[Exercise directions]: Update the auction thread's opening post from "HEAD OUT TO" to "TO MISS IT.", with "BIGGEST" changed to "LARGEST".

[Reading passage]:
- - -

# MEMORY LANE CLASSIC AUCTION APRIL 26 & 27 IN GRAND RAPIDS, OHIO!



## WES PINCHOT (Mar 28, 2018)

HEAD OUT TO THE MEMORY LANE CLASSIC AUCTION APRIL 26 & 27 IN GRAND RAPIDS, OHIO!
THIS IS GOING TO BE MLC BIGGEST SWAP MEET EVER!
YOU DON'T WANT TO MISS IT.
MY BEST REGARDS TO HARV, LISA, JERRY AND SCOTT.


----------



## catfish (Mar 28, 2018)




----------



## charnleybob (Apr 6, 2018)

There are a lot of first time people coming to this meet.
Be prepared!
It rains, it's cold, so bring the right kind of gear.
Also a camera and cash.
You won't be disappointed.


----------



## catfish (Apr 6, 2018)

charnleybob said:


> There are a lot of first time people coming to this meet.
> Be prepared!
> It rains, it's cold, so bring the right kind of gear.
> Also a camera and cash.
> You won't be disappointed.




But mostly CASH !!!!!!!!!


----------



## markivpedalpusher (Apr 6, 2018)

charnleybob said:


> There are a lot of first time people coming to this meet.
> Be prepared!
> It rains, it's cold, so bring the right kind of gear.
> Also a camera and cash.
> You won't be disappointed.




Good advice ! If your traveling from the west coast bring a big jacket and THICK socks! You can always peel that stuff off for the 1 day of sun lol


----------

- - -

[Recorded information]:
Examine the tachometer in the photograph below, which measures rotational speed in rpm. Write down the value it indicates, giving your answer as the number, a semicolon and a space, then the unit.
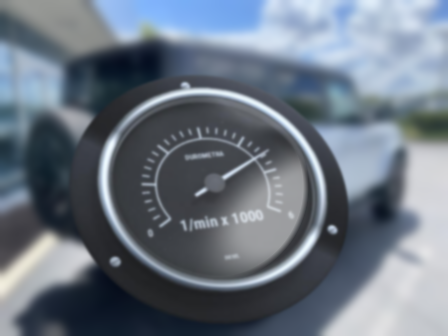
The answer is 4600; rpm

- - -

[Result of the task]:
HEAD OUT TO THE MEMORY LANE CLASSIC AUCTION APRIL 26 & 27 IN GRAND RAPIDS, OHIO!
THIS IS GOING TO BE MLC LARGEST SWAP MEET EVER!
YOU DON'T WANT TO MISS IT.